In a period where trust in public institutions has cratered following a pandemic, and where digital currencies have made even closed capital accounts look porous, the Trudeau government is deploying an outmoded regulatory formula. Canadians are being asked to trust a cadre of financial elites to observe their transactions in a fair and non-discriminatory manner, despite many recorded instances of mistreatment and exclusion by our big banks. Canadians are asked to trust political elites to judge anti government protests in a just and impartial manner. Canadians are told they will be better off when informal financial services are made to be more like their financial industries and scrutinised to the same extent. Government claims it is protecting democracy rather than its own financial interests. Government expects us to trust what we cannot verify for ourselves.
Canada’s renewed commitment to financial surveillance paradoxically illustrates the growing usefulness of informal payment channels.
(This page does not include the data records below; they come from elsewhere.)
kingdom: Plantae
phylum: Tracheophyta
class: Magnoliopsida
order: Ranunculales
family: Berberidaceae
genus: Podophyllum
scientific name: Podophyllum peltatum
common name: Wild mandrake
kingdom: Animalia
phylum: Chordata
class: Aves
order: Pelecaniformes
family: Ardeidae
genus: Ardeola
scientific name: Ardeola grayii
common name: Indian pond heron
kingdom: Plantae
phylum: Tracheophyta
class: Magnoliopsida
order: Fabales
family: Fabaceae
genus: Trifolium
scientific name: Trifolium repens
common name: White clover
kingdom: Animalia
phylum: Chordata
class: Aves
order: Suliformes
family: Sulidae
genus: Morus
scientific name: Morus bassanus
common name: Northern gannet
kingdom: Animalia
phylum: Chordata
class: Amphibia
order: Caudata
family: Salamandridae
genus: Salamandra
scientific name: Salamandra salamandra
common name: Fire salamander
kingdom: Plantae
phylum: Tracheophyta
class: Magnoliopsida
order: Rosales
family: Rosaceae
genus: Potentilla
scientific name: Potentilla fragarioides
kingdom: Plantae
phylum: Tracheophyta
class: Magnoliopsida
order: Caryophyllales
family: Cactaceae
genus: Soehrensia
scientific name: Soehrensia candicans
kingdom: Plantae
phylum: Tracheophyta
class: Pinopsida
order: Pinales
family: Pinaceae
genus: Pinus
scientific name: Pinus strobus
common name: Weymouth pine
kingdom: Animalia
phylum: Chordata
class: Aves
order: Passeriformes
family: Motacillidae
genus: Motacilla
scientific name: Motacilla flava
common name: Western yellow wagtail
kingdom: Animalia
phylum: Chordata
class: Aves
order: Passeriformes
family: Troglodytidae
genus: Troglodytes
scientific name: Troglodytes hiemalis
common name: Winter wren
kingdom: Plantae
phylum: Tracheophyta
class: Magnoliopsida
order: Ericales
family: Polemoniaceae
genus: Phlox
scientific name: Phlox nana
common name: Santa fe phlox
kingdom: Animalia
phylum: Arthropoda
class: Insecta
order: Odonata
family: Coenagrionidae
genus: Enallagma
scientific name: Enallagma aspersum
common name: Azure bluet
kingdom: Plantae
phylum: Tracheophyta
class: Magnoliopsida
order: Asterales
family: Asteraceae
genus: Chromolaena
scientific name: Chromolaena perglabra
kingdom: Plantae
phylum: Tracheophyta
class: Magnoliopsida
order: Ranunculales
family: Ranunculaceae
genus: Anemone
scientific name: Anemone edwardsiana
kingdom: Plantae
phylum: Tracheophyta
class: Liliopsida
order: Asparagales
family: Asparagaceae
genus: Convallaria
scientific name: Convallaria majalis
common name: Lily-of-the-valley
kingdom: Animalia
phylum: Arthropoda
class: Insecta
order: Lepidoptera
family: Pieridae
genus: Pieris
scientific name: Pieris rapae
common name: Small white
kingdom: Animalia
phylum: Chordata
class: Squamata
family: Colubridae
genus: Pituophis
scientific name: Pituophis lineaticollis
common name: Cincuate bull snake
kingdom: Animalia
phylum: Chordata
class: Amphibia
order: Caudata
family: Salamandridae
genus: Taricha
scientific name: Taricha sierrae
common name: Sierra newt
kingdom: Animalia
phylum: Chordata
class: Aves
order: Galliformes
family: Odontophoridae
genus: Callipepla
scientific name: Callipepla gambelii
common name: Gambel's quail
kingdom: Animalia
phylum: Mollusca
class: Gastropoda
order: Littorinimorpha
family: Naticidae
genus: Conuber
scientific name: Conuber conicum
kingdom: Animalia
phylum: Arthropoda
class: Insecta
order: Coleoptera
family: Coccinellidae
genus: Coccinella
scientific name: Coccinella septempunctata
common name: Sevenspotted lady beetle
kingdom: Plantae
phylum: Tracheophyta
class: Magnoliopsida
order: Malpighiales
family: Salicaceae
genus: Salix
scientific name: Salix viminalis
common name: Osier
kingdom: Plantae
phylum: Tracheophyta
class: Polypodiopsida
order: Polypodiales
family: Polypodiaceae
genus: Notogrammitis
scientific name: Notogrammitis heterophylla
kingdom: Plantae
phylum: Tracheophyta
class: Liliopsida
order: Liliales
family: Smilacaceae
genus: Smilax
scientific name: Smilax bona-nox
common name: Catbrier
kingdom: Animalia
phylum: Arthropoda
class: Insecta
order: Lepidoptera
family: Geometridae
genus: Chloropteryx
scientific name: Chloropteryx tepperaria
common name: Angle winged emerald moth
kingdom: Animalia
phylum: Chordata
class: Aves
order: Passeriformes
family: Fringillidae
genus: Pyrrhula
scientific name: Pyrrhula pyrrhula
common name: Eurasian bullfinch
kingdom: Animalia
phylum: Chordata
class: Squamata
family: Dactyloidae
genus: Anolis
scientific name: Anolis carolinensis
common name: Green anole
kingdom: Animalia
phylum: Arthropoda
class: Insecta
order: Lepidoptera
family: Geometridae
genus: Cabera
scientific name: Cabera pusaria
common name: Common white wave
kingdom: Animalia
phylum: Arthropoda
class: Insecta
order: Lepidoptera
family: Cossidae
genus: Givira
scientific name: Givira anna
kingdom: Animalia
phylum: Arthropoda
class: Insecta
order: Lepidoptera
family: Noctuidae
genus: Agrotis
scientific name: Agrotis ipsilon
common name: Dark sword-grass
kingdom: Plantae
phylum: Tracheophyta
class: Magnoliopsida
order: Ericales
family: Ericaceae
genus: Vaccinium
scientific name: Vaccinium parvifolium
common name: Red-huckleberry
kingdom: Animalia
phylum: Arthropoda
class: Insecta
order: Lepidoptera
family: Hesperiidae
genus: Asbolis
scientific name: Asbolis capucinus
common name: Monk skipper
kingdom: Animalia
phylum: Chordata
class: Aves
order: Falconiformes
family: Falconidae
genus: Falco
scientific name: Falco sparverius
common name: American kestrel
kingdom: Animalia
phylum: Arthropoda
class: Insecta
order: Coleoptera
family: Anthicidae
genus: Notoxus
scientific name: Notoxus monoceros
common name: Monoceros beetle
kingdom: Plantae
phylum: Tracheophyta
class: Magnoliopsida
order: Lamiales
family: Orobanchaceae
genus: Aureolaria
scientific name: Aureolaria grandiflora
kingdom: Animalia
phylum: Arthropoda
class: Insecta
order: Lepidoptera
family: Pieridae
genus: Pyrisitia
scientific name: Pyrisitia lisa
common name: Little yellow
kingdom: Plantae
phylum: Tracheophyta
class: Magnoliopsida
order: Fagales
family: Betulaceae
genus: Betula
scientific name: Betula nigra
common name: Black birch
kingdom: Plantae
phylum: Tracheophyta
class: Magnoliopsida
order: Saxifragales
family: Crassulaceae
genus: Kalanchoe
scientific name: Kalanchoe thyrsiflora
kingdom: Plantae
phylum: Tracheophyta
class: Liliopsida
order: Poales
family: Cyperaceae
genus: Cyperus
This includes crowdfunders as well as digital currencies.
Canada’s renewed commitment to financial surveillance paradoxically illustrates the growing usefulness of informal payment channels. This includes crowdfunders as well as digital currencies. Digital transactions do not rely on intermediaries and are becoming increasingly opaque. The extension of Fintrac regulates intermediaries but fails to effectively scrutinise peer-to-peer payments. This extension will also likely create demand for informal finance. It all but ensures the next time a political movement seeks to fundraise against a government policy, it will be out of official view.
Finance is not good or bad. Finance is a tool, and its impact depends on who is using it and why. Informal finance contributes to financial crime, but it also works to make money services more accessible, fair, and reliable. Informal finance has been essential for the development of cooperative financial governance, efficient remittance payments, and with an eye to correcting the government’s dependence on elites for compliance enforcement. Finance can be used to promote good governance as well as to limit it – and our laws would be better for recognising this dualism.
But Canada’s regulatory changes instead put future governments at a disadvantage. These changes will drive bad actors beyond the government’s legal authority and burden good actors who stay within it. Financial regulators are squeezing a fistful of sand. The harder they squeeze, the tighter they pack the middle mass of grains, and the more they lose the fringes between their fingers.